Vick doesn’t think that way, doesn’t dwell on or make excuses for losses, he said after, because “I have a warrior’s mentality.”

“I’ve won the majority of the fights I’ve ever had. I’m fighting guys that have literally been training ten years longer than me,” he pointed out. “Some of these guys have been training since they were ten years old, I didn’t even start training until I was twenty, in boxing. I didn’t start grappling until I was twenty-two. Had multiple major surgeries and worked a full-time job half the time I was in the UFC.” And while it’s not uncommon for fighters to take jobs on the side, keep in mind the heights Vick has hit. “So I’m winning, and I’m going to keep winning. I don’t have a loser’s mentality, that sh*t ain’t for me.”

There’s been questions about the weight cut down to 155lbs, as Vick is a towering figure for the lightweight division. At 6″3 he has the height of a heavyweight. But the weight cut, he said, isn’t effecting him at all in his opinion. “Last cut I probably had the best cut I’ve had in five years. I followed George [Lockhart]’s program, I did everything he said, I made the weight in two sauna sessions, one bath, and made weight.”

He admits, however, that food is a weakness. A vice he’s not willing to give up, with all others gone. “It’s just a matter of being more disciplined. It’s hard, I’ve given everything else up in my life. I don’t drink, I don’t smoke, I don’t party. I haven’t done any of that stuff in years. I haven’t drank alcohol in two and a half years. When I used to drink it would be like twice a year even then.”

“Food’s the only thing I have left. It’s really sugar that’s the problem,” he said. “I can eat healthy clean food, but then want sugar on top of it. I just got to focus on being disciplined.”

At UFC San Antonio, Vick will face a dangerous opponent in Dan Hooker. The New Zealand native is coming off a loss to Edson Barboza that saw him show incredible heart before finally going down to a body shot. Prior to that, Hooker had been on a four-fight winning streak.”

“I’m taking Dan Hooker very seriously, it’s not a game to me, and I know it’s not to him either,” Vick told reporters.

“This is exciting, obviously I’m looking for a quick finish. A war is fun or whatever, but people who have wars have short careers,” he added. “My goal is to finish. But I’m ready for war, and I’m mentally prepared. I know he’s not an easy dude to finish, I know that, I’m not delusional. So it could be a war, and I’m ready for that.”
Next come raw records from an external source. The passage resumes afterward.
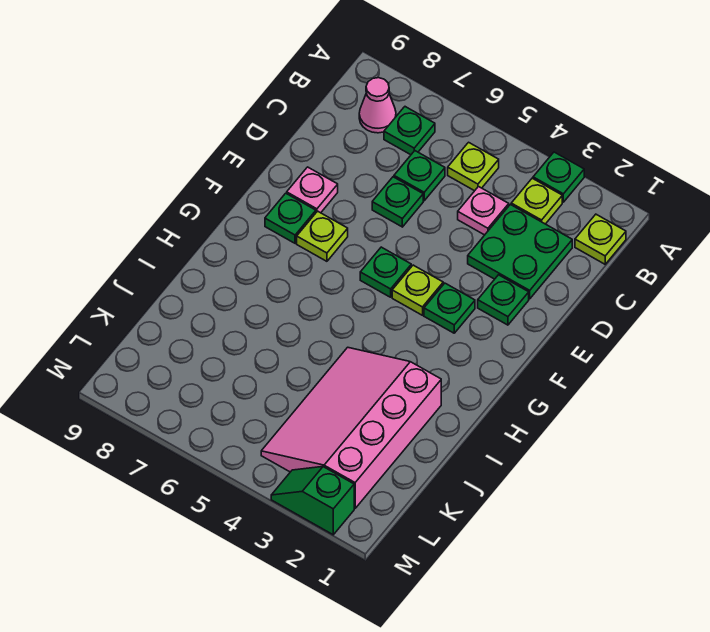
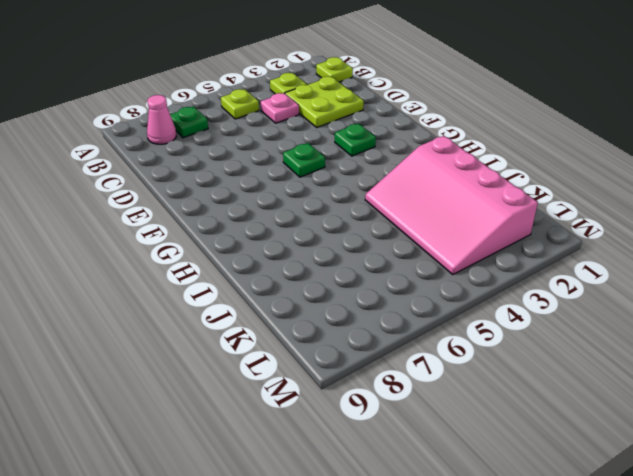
lime 2x2 plate [285,77,364,127] -> green 2x2 plate [468,204,572,299]
none -> green 1x1 plate [533,152,584,202]
none -> green 1x1 plate [394,151,445,201]
none -> green 1x1 plate [372,177,423,227]

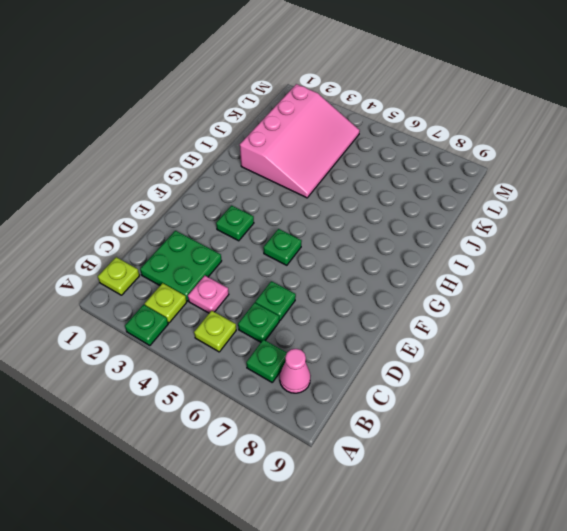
none -> green 1x1 plate [478,275,529,325]
none -> pink 1x1 plate [287,167,338,213]
none -> lime 1x1 plate [392,265,443,315]

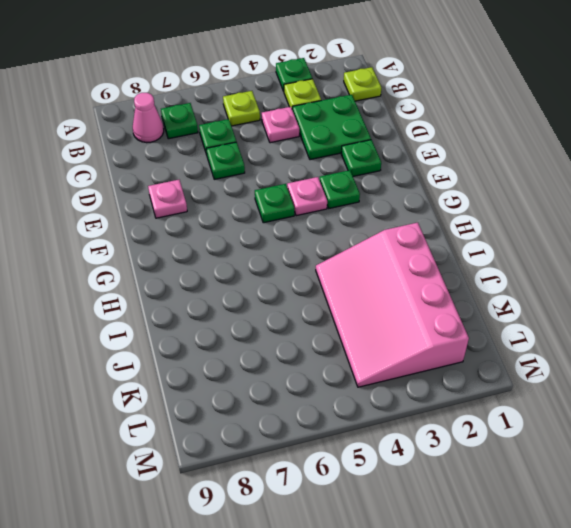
pink 1x1 plate [287,177,327,216] -> lime 1x1 plate [392,265,443,315]
none -> lime 1x1 plate [297,211,348,261]
none -> green 1x1 plate [265,193,316,243]
none -> green 1x2 slope [271,467,354,535]

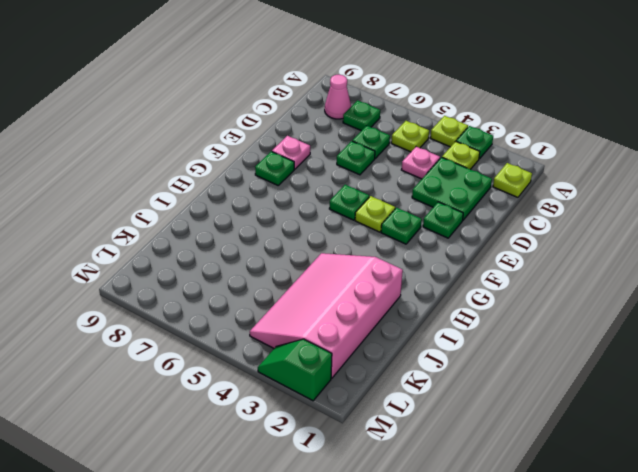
lime 1x1 plate [430,116,468,147] -> lime 1x1 plate moved to [297,211,348,261]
If it is, at least it’s a war in his own back yard. “I love it. I love fighting in Texas, I love fighting at home,” said Vick Wednesday. While other fighters complain of the pressures of fighting at home, it’s a feeling Vick doesn’t understand. “I felt no pressure.”

Finally, you can quit chirping at him online. Despite his recent struggles, “I still have one of the best records in the UFC (9-3 in the promotion), and my career is far from over. These people are delusional, these trolls on social media, talking sh*t, they’re delusional.” He reiterated, again, what a late start he got in the sport. “I started this game ten years later than some of these people. My last fight, Felder’s literally been training ten years longer than me. [Justin] Gaethje too, Gaethje’s been training for ten of fifteen years longer than me, been wrestling since he was five. I didn’t start training until late in life, I’ve been catching all these guys, it’s just a matter of time.”

James Vick fights Dan Hooker this Saturday, July 20 at the AT&T Center in San Antonio, TX, part of UFC on ESPN 4.